Stephen III enjoyed his honours about four years, and then left them to be possessed by Adrian I. The Lombards still pressed close upon the boundaries of Rome. It was at this period, moreover, that the controversy with the iconoclasts approached its highest degree of virulence; and Adrian had to employ all the prudence of which he was master to meet the dangers in which it involved him. The measures pursued by the empress Irene were as unfavourable to his views as they were in themselves violent and unjust. The iconoclasts were as odious to him as to her; they were as opposed to the system which it was his object to establish, as they were to her usurpations and tyranny. While he expressed his doubts, therefore, as to the propriety of the new patriarch’s consecration, and showed considerable backwardness in recognising the Second Council of Nicæa, he attempted no vigorous resistance to the invasion of those rules which were violated in her proceedings. The establishment of image-worship promised effects more favourable to his general interests than the assumption of authority by Tiresias, and his patroness was offensive to his immediate feelings. But the church was now to receive the support of a prince whose character and circumstances were equally calculated to mark him for her champion.[c]
CHARLEMAGNE AND THE POPE
[775-776 A.D.]
Einhard[l] (Eginhard), the biographer of Charlemagne, informs us that the strictest friendship subsisted between that monarch and Pope Adrian I. In the still extant correspondence between them, we find the freest communication of opinion and feeling both upon political and ecclesiastical affairs. In exact conformity with the policy of his predecessors, Adrian regarded the Frankish monarch as the covenanted protector of the holy see and its possessions, and in that capacity bound to recover for her every debt the pope might see fit to claim as her “righteous due.” Thus when Leo, archbishop of Ravenna, refused to relinquish his metropolitan rights over certain districts alleged to form part of the donation of Charlemagne, the pope expressed his anxiety for the presence and support of his friend and protector. Adrian, moreover, suspected the royal missi, or commissioners, of collusion with the vassal dukes of Benevento and Spoleto, to the injury of the holy see; and, whether from authentic information or with a view to alarm his correspondent for the safety of his Italian conquests, he magnified the transactions complained of into a criminal conspiracy against the crown. He told the king that the outbreak was actually fixed to take place in the month of March then next following (776 A.D.); that Adelchis (Adalgis), the son of Desiderius, the captive king of the Lombards, was to appear on the coast with a Greek fleet; that Rome was to be assailed both by sea and land, the churches were to be plundered, the pope was to be carried into captivity, and the Lombard dynasty to be reinstated.
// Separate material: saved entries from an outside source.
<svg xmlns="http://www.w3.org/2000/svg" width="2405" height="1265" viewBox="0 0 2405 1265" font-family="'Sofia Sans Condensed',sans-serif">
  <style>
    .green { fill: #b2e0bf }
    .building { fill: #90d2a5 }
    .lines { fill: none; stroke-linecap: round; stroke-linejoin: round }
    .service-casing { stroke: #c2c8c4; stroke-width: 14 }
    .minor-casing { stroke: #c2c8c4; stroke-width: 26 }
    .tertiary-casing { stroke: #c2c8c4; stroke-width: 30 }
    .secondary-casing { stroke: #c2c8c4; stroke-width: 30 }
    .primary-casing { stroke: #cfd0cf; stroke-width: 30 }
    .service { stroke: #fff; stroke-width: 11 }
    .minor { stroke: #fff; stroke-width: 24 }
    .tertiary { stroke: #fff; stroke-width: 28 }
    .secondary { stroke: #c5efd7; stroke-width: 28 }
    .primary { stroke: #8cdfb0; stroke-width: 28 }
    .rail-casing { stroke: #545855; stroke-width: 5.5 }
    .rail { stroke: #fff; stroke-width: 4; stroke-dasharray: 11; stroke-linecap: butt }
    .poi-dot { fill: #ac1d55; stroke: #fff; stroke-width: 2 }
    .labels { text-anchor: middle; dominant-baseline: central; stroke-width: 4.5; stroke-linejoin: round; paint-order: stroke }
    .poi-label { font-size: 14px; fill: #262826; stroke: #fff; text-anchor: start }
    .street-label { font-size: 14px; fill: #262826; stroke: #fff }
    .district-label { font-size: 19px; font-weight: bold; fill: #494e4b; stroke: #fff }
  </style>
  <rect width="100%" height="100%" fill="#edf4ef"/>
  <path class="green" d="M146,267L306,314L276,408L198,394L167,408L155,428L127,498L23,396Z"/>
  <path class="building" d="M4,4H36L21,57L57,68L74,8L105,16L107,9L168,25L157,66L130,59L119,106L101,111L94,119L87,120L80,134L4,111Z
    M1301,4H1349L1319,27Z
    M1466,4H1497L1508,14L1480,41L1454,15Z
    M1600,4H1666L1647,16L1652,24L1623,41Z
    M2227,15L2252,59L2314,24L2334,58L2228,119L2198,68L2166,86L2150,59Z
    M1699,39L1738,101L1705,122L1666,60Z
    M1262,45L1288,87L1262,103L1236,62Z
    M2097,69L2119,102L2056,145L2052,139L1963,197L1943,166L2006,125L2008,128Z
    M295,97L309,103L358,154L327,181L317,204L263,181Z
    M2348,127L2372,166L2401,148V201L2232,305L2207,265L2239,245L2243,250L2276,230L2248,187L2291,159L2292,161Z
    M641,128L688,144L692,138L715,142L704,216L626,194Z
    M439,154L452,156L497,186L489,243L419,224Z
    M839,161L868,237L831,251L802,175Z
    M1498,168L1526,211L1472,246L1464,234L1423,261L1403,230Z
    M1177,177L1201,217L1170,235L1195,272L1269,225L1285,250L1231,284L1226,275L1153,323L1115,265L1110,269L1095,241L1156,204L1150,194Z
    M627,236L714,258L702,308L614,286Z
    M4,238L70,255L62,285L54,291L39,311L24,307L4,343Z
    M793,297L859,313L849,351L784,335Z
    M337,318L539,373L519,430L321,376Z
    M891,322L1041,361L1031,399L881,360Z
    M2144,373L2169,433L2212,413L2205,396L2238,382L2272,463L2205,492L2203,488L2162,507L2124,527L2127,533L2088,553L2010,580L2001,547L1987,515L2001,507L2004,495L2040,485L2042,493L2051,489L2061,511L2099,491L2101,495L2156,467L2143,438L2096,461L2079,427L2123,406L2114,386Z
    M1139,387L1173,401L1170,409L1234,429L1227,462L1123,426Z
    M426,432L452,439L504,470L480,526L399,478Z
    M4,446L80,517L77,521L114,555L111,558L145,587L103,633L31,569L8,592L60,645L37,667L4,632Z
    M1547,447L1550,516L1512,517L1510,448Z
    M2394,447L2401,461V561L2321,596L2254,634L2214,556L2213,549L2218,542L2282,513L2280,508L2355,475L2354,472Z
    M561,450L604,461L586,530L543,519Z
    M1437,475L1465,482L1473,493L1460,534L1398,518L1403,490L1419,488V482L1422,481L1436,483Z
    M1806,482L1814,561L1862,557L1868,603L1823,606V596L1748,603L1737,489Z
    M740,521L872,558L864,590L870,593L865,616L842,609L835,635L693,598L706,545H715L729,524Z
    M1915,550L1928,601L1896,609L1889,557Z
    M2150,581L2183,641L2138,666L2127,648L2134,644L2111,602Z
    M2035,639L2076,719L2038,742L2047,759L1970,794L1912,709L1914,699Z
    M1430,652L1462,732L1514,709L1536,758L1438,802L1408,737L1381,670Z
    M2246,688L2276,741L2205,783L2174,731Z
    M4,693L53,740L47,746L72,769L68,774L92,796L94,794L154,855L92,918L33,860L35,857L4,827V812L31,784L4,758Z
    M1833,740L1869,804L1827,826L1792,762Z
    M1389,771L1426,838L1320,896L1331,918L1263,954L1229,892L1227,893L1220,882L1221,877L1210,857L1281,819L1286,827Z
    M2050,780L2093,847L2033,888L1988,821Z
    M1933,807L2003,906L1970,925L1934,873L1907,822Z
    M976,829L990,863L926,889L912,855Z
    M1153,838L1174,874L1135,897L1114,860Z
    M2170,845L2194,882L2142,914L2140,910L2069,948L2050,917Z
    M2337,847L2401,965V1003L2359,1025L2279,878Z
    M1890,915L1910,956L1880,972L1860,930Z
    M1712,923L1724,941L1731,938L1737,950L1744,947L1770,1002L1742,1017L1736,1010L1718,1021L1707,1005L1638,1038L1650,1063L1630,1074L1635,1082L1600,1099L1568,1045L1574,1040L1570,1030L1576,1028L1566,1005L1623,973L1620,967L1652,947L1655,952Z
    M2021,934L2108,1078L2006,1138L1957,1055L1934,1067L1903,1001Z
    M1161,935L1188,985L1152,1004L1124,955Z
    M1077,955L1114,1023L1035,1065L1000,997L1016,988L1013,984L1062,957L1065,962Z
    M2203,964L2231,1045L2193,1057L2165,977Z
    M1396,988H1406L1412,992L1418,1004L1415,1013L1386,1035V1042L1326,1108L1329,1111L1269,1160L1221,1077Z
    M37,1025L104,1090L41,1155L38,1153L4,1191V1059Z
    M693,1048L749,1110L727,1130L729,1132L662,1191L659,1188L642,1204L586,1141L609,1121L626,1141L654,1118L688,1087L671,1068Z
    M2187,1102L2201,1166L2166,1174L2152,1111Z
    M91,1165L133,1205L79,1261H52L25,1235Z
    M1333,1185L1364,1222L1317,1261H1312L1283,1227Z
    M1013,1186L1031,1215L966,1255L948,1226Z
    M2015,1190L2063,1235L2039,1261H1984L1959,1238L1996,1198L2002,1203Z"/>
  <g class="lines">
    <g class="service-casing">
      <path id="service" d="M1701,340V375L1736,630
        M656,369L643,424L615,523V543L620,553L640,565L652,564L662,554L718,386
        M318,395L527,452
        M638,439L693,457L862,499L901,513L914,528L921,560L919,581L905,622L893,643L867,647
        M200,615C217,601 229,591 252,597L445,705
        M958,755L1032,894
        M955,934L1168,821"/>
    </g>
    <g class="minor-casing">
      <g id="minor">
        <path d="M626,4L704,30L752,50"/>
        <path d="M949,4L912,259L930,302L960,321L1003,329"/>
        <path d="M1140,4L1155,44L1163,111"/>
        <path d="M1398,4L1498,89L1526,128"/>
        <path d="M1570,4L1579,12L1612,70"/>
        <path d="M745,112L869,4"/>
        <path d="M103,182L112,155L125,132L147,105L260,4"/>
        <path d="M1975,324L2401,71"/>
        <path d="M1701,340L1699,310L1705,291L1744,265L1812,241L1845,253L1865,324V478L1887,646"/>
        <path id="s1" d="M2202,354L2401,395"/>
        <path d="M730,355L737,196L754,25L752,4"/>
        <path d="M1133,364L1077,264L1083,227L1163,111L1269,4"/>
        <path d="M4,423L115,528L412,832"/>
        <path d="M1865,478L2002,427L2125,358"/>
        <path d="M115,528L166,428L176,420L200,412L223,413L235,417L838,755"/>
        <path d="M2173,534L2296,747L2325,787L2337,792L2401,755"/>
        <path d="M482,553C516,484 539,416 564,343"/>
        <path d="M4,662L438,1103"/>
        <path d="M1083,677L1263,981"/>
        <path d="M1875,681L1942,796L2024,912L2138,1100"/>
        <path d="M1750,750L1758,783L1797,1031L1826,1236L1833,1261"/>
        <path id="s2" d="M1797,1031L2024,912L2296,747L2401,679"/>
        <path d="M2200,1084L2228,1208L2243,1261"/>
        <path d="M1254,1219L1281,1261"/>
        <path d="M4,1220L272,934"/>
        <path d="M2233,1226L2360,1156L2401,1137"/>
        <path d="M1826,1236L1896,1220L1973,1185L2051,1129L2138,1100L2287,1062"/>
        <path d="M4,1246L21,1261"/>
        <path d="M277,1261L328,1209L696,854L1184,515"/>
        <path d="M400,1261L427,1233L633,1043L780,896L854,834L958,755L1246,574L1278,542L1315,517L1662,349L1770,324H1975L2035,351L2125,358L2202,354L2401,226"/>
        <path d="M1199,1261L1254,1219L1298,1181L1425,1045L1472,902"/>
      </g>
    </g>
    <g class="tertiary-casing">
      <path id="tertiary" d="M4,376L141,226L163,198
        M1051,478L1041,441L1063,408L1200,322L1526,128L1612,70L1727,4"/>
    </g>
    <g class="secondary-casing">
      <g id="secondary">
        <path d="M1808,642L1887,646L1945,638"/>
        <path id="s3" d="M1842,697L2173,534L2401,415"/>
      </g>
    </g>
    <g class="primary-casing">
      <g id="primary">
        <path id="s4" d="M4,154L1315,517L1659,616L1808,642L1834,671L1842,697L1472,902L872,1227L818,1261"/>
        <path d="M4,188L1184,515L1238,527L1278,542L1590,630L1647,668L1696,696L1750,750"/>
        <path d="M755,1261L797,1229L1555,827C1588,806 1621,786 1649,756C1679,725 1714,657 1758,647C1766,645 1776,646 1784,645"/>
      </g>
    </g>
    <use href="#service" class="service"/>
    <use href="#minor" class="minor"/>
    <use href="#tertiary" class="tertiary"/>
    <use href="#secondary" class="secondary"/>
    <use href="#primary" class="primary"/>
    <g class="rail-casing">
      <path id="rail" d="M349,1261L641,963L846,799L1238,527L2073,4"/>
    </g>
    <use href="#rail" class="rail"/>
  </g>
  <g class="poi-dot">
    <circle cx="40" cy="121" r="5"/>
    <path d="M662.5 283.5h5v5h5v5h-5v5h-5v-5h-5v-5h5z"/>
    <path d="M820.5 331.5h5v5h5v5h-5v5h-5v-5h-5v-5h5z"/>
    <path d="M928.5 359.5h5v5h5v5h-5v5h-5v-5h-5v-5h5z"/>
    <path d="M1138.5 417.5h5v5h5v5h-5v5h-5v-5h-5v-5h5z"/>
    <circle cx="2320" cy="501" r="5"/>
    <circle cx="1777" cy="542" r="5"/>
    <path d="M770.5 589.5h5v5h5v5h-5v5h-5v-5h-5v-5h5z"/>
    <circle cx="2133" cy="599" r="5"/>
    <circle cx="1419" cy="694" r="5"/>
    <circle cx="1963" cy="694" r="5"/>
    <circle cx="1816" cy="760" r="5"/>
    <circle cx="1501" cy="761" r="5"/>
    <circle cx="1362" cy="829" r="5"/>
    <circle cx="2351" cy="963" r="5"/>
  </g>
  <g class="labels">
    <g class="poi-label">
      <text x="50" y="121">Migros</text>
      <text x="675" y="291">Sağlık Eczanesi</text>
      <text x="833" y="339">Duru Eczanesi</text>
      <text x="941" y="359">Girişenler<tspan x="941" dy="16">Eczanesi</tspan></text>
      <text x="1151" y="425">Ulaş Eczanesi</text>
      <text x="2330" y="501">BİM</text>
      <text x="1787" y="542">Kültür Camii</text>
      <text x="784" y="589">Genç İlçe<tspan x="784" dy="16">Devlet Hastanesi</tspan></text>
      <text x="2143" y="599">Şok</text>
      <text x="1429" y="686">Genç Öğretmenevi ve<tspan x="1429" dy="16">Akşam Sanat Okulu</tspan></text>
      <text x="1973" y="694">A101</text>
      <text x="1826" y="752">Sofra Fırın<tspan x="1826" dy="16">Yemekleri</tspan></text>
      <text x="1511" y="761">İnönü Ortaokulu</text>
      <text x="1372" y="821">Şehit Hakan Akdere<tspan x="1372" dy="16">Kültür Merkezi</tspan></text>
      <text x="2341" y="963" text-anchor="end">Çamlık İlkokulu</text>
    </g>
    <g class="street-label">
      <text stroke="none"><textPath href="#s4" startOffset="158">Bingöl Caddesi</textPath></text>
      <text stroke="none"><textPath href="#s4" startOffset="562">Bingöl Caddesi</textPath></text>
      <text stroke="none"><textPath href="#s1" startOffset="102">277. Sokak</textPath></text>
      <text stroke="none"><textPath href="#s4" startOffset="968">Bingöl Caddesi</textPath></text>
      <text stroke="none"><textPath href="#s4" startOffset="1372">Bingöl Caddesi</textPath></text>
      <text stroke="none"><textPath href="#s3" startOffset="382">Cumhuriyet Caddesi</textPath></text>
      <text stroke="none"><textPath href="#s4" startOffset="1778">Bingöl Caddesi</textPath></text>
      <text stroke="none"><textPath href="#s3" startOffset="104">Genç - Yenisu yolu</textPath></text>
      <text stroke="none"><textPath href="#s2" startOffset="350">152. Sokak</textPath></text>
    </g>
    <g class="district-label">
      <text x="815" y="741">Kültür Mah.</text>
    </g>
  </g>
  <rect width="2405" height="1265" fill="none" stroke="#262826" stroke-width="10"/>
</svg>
Other motives were not wanting to induce Charlemagne to pay a second military visit to his newly acquired dominions in Italy. It had become necessary to take immediate steps for the dissolution of a long-suspected plot between his disaffected subject, Duke Tassilo of Bavaria, and the partisans of the late dynasty. In the winter, therefore, of the year 776, he crossed the Alps at the head of a numerous army; the duke of Friuli, who appears to have taken a principal part in the conspiracy, was expelled from his duchy; and in a short time the presence of the conqueror appears to have dispelled all apprehensions of further danger either to church or state. The pope professed himself satisfied with the result, and returned thanks for the protection afforded with great apparent warmth and cordiality.
THE DONATION FROM CONSTANTINE
[776-780 A.D.]
Yet all had not, it seems, been done for the satisfaction of the papal claims. Another and a different title to an almost imperial power is brought to light. Now, for the first time after the lapse of four centuries and a half, it is discovered that all which Pepin or Charlemagne had conferred on the church of Rome was an insignificant instalment of that more extensive dominion originally granted to the chair of Peter by “the pious emperor Constantine.”
The expressions used by the pope to denote the extent of this supposed donation are not free from uncertainty and ambiguity. The endowment of “supreme power over all the region of the West,” alleged to have been granted by Constantine the Great, must have comprehended much more than the territories conveyed by the deeds of Pepin and Charlemagne. It is therefore insinuated that, though those princes had dealt liberally by the church, they would, notwithstanding, not have done their whole duty until they should have given possession of all that had been comprised in the original deed of gift. Charlemagne, it seems, was to consider himself as the mere executor of his predecessor Constantine the Great; and in that character it is obvious he must stand in a position of far less observance than as the spontaneous patron and benefactor.
The fictitious donation was presented to him as absolute in its terms; therefore as at once discharging the estate conveyed in the execution of its provisions from all dues, duties, and conditions whatsoever, claimable by the hand through which it passed to the rightful owner. It was significantly hinted that his past services were held by the pope to merge in his obligations for the future; that he should think less of the benefits he had conferred than of the duties he might rightfully be called upon to perform; and that, as long as a single item of the infinite debt entailed upon him by his great testator remained unpaid, he must consider himself as debtor to God and St. Peter for the whole.